Un “viaggio al termine della notte” è il percorso musicale dei Boy Harsher. Non sto qui a raccontare la storia del duo americano, ci penseranno altri magari. Sia perché si tratta di un nome che ormai gira già da un po’ con una certa insistenza nel giro della scena oscura e sia perché il “copia incolla” dalle biografie ufficiali è una pratica che non mi si addice. “Country Girl Uncut” non è il nuovo lavoro del combo statunitense ma poco ci manca. Si tratta della ristampa su cd di una prova licenziata precedentemente solo su cassetta e nel solito (ed odioso per me) formato digitale. Ed il “viaggio” sopra menzionato, partito già da qualche anno, continua anche ora.
La forma resta uguale e fedele ad una tradizione elettrowave che affonda le radici nella verginità degli anni ‘80 (non mi chiamate pazzo ma il brano “Westernes” ricorda alcune cose di “Stranger” dei Clan of Xymox) ma che guarda agli umori ed agli odori moderni.
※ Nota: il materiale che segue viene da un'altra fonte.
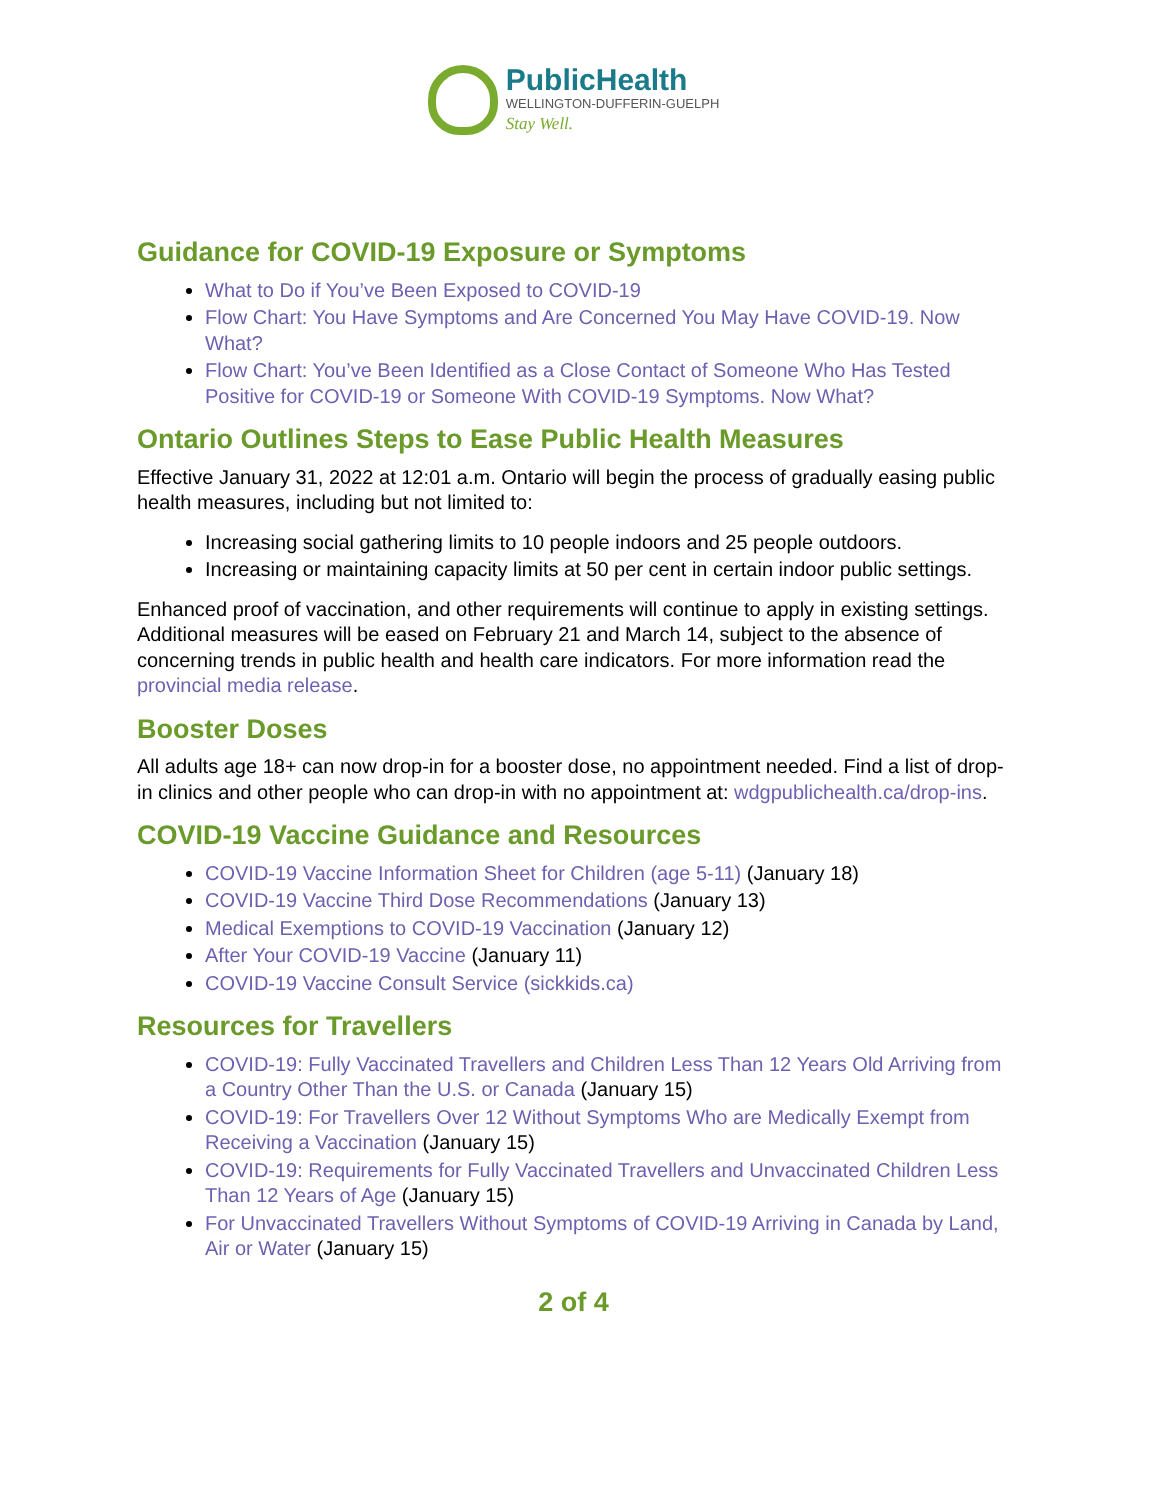PublicHealth
WELLINGTON-DUFFERIN-GUELPH
Stay Well.
Guidance for COVID-19 Exposure or Symptoms
What to Do if You’ve Been Exposed to COVID-19
Flow Chart: You Have Symptoms and Are Concerned You May Have COVID-19. Now What?
Flow Chart: You’ve Been Identified as a Close Contact of Someone Who Has Tested Positive for COVID-19 or Someone With COVID-19 Symptoms. Now What?
Ontario Outlines Steps to Ease Public Health Measures
Effective January 31, 2022 at 12:01 a.m. Ontario will begin the process of gradually easing public health measures, including but not limited to:
Increasing social gathering limits to 10 people indoors and 25 people outdoors.
Increasing or maintaining capacity limits at 50 per cent in certain indoor public settings.
Enhanced proof of vaccination, and other requirements will continue to apply in existing settings. Additional measures will be eased on February 21 and March 14, subject to the absence of concerning trends in public health and health care indicators. For more information read the provincial media release.
Booster Doses
All adults age 18+ can now drop-in for a booster dose, no appointment needed. Find a list of drop-in clinics and other people who can drop-in with no appointment at: wdgpublichealth.ca/drop-ins.
COVID-19 Vaccine Guidance and Resources
COVID-19 Vaccine Information Sheet for Children (age 5-11) (January 18)
COVID-19 Vaccine Third Dose Recommendations (January 13)
Medical Exemptions to COVID-19 Vaccination (January 12)
After Your COVID-19 Vaccine (January 11)
COVID-19 Vaccine Consult Service (sickkids.ca)
Resources for Travellers
COVID-19: Fully Vaccinated Travellers and Children Less Than 12 Years Old Arriving from a Country Other Than the U.S. or Canada (January 15)
COVID-19: For Travellers Over 12 Without Symptoms Who are Medically Exempt from Receiving a Vaccination (January 15)
COVID-19: Requirements for Fully Vaccinated Travellers and Unvaccinated Children Less Than 12 Years of Age (January 15)
For Unvaccinated Travellers Without Symptoms of COVID-19 Arriving in Canada by Land, Air or Water (January 15)
2 of 4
Le pulsazioni elettroniche, ballabili e sensuali che tanto vanno di moda nelle balere dark, hanno trovato nei Boy Harsher un compimento perfetto. Una cifra stilistica completa ed assoluta per evocare appunto atmosfere notturne, trascorse magari in una macchina che solca una strada lucida da un’umida pioggia. E da qui prendono forma immagini che si modellano nel e dal buio. Due fari di automobile che illuminano un breve tratto di strada, con la striscia che delimita le due corsie e che insegue se stessa frenetica, e con un orizzonte di visibilità brevissimo. La vista si annebbia e si offusca ed è la musica di “Motion” a condurci.
Immagini di una corsa sostenuta ma non folle, viaggio senza destinazione se non l’alba.
E facendoci strada tra la lunghezza e la monotonia del percorso è “Electric” a mostrarci con paziente ma costante andamento i contorni delle cose. Non è più il controllo ad essere al centro della guida ma la più pura residuale istintività, quella detentrice dei nostri desideri, dei nostri impulsi, spesso irrazionali e non sempre completamente accettabili.
Un viaggio che sembra lineare ma che in realtà è circolare come tutti i brani dei Boy Harsher (la title track è un must a tal proposito), una realtà che come una figura astratta gira su se stessa così da imporre all’ascoltatore uno stato di alterazione della realtà percepita, come ad indurre una sorta di dissociazione della personalità. Una vertigine del pensiero, le infinite psicosi realizzabili dal nostro cervello, un viaggio notturno che poi si rivela essere una fuga (“Swing”) o una copula simulata, un’unione di mondi paralleli.
Un’alternanza tra reale e sogno, surreale e irreale, immagine, movimento e spazio. Probabilmente, o forse è solo la mia folle interpretazione, quello che la musica di questo disco, ma di tutta la discografia dei Boy Harsher, riesce ad evocare. Non mi fate fare paragoni con gruppi del passato, qui si parla di humus e di adesione ad uno stile di vita che sarebbe riduttivo ghettizzare solo all’interno delle piste da ballo. La musica dark (termine che odio ma che rende l’idea), alla fine, altro non è che il desiderio di controllare quello che non si riesce a fare: l’incapacità di mantenere il controllo sulla propria vita perché non si comprende il senso della vita stessa. Come un gioco di morte e di pulsione che ci conduce verso l’alba. D’altronde lo diceva anche Gibran: “per arrivare all’alba non c’è altra via che la notte”.